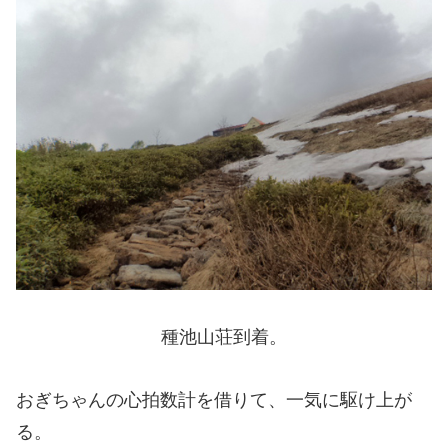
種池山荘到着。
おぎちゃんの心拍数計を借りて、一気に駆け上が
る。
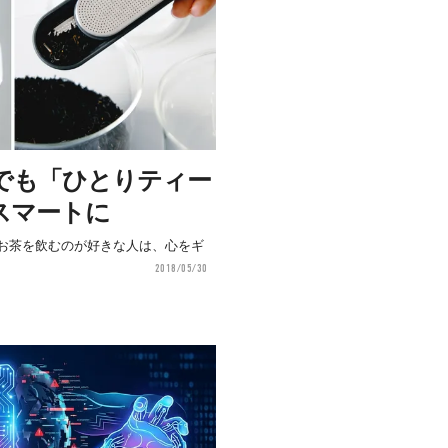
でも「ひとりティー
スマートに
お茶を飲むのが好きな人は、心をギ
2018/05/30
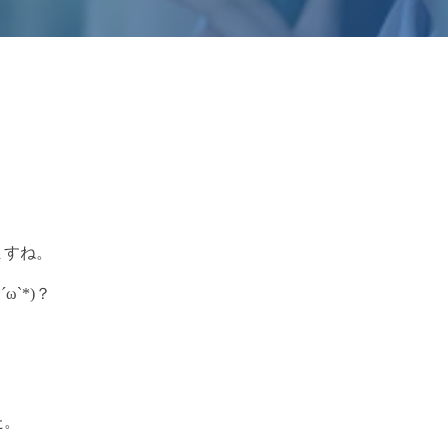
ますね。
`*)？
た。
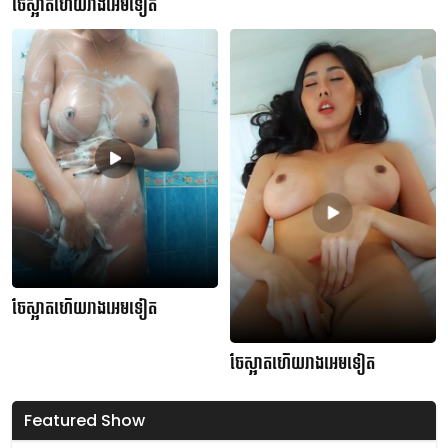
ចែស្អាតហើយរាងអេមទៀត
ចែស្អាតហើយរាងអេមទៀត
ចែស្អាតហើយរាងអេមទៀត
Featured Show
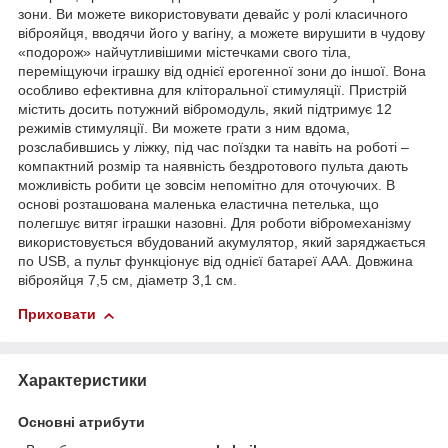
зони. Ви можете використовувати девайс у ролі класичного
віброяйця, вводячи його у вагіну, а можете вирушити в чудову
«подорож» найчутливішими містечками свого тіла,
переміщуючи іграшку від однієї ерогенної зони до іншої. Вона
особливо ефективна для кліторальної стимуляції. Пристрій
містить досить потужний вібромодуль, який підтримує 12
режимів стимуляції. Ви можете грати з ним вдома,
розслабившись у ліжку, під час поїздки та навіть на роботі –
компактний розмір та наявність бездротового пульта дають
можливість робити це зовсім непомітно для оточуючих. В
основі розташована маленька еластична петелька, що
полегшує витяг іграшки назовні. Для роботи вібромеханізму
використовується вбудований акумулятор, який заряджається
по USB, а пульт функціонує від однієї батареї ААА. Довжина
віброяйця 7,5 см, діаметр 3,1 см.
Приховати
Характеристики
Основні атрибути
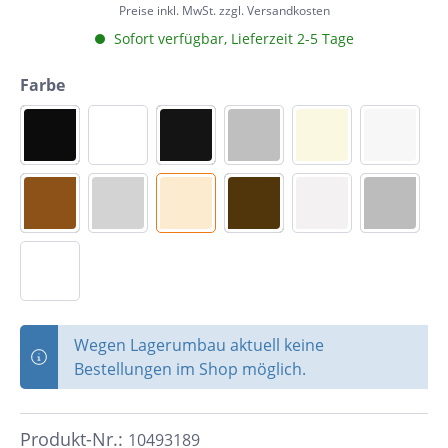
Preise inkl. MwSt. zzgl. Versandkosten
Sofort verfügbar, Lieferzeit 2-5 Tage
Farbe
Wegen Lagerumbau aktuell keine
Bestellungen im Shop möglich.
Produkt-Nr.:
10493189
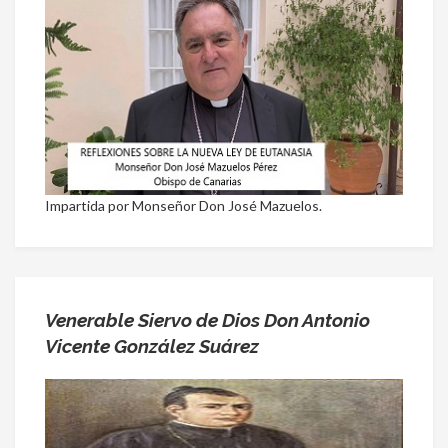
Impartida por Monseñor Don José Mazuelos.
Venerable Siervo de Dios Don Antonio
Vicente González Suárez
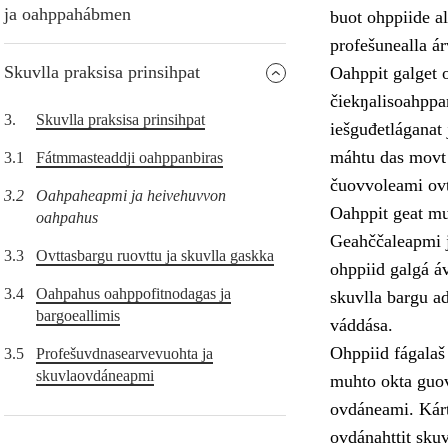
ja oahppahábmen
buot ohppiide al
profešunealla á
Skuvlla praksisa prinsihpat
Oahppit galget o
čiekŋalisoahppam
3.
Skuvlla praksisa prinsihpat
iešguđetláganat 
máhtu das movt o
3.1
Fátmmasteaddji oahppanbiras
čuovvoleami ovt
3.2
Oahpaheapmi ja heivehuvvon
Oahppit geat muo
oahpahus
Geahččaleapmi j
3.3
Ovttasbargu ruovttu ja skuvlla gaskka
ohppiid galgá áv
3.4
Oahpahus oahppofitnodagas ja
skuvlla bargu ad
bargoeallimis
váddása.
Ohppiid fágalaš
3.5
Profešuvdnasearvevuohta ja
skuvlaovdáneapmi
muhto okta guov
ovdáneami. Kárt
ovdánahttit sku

■ ■ ■ ■

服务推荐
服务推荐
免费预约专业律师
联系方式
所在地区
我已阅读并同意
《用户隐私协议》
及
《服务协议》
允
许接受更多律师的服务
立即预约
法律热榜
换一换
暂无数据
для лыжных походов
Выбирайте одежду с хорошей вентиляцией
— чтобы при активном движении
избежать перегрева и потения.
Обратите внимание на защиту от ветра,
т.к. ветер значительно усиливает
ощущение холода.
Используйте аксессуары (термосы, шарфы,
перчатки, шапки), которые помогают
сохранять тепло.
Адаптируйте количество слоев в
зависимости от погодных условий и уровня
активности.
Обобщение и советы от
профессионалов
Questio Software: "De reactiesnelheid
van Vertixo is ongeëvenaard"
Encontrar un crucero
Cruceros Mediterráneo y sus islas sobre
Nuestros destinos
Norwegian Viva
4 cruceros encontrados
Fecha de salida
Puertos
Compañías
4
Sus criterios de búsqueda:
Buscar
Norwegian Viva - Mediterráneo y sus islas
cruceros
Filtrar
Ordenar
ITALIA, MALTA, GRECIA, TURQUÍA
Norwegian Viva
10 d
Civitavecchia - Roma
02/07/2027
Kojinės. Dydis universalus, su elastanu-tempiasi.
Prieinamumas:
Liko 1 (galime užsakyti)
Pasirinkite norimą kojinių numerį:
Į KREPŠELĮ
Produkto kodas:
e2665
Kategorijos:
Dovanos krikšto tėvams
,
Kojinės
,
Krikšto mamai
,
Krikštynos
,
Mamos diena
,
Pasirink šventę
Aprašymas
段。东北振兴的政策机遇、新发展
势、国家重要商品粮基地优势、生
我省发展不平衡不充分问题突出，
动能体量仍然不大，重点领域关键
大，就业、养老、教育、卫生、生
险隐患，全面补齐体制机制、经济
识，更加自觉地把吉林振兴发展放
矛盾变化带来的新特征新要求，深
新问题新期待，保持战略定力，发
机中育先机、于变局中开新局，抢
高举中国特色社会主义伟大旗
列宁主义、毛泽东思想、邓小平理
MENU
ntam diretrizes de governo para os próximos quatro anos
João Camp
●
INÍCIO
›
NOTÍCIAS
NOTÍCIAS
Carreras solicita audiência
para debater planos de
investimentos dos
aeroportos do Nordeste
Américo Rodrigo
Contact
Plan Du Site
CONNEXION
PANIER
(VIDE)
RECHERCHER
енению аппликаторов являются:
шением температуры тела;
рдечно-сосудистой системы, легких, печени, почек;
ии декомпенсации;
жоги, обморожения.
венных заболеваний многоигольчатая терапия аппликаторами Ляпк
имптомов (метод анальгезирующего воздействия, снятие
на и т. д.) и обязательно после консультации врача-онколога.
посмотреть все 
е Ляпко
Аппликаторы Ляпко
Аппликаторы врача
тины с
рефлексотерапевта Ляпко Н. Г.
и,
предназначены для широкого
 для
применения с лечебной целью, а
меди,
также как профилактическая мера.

■ ■ ■ ■

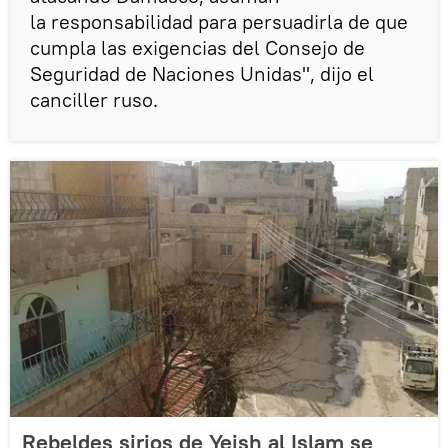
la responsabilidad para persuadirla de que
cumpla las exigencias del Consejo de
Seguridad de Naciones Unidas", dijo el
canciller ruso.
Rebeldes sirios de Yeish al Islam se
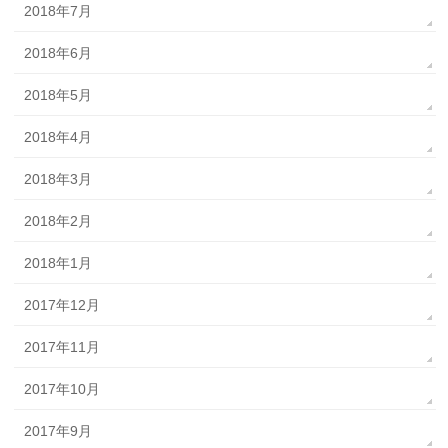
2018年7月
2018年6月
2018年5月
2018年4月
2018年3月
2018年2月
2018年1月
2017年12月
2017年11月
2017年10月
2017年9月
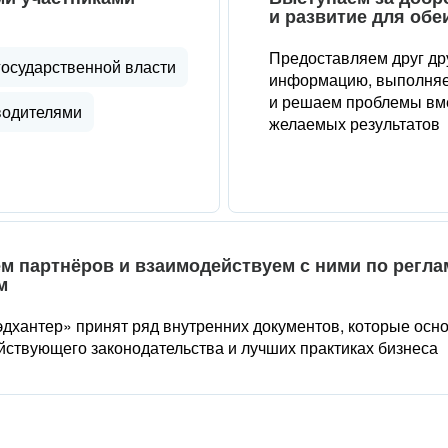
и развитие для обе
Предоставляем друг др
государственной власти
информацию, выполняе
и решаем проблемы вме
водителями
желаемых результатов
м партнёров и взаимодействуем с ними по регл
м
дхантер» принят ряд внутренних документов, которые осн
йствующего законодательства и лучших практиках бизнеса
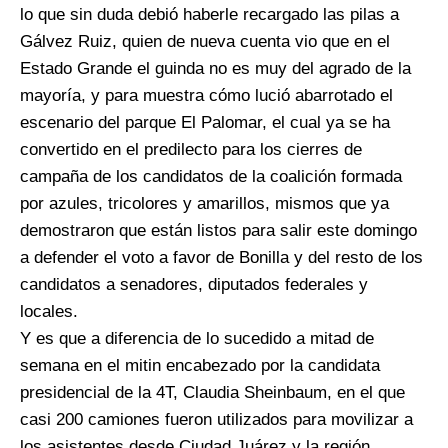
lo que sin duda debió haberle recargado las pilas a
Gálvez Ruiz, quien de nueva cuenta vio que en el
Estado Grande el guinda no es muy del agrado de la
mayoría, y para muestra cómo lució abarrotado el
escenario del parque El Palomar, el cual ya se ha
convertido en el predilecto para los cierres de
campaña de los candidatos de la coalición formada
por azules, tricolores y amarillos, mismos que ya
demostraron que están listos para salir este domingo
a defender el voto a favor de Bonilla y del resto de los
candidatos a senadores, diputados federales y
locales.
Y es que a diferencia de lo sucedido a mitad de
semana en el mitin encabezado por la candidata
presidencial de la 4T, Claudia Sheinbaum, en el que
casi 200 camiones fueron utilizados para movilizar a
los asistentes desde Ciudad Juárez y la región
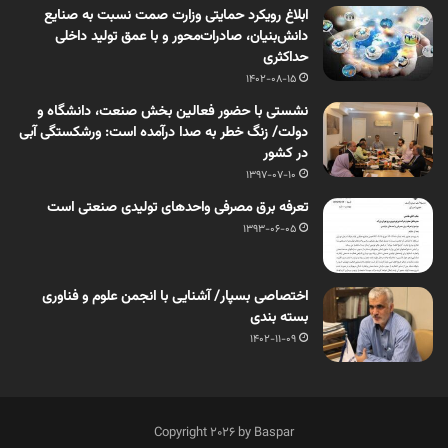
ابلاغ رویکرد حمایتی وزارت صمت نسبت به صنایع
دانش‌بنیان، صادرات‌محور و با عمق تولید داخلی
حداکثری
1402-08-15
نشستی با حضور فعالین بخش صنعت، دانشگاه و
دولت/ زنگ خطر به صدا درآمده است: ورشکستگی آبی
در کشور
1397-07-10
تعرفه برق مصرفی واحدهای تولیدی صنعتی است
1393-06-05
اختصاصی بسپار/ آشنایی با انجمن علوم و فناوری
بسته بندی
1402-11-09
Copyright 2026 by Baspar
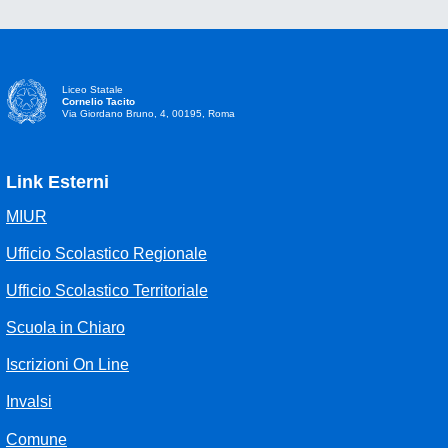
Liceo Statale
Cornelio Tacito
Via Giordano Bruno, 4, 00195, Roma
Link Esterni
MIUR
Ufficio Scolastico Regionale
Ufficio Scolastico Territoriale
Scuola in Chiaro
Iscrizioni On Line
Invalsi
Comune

■ ■ ■ ■

## Work task
Please print the lines between the one holding "Impartida por Monseñor Don José Mazuelos." and the one holding "ovdánahttit sku", inclusive, leaving out the pictures.

## Exercise response
Impartida por Monseñor Don José Mazuelos.
Venerable Siervo de Dios Don Antonio
Vicente González Suárez
ja oahppahábmen
buot ohppiide al
profešunealla á
Skuvlla praksisa prinsihpat
Oahppit galget o
čiekŋalisoahppam
3.
Skuvlla praksisa prinsihpat
iešguđetláganat 
máhtu das movt o
3.1
Fátmmasteaddji oahppanbiras
čuovvoleami ovt
3.2
Oahpaheapmi ja heivehuvvon
Oahppit geat muo
oahpahus
Geahččaleapmi j
3.3
Ovttasbargu ruovttu ja skuvlla gaskka
ohppiid galgá áv
3.4
Oahpahus oahppofitnodagas ja
skuvlla bargu ad
bargoeallimis
váddása.
Ohppiid fágalaš
3.5
Profešuvdnasearvevuohta ja
skuvlaovdáneapmi
muhto okta guov
ovdáneami. Kárt
ovdánahttit sku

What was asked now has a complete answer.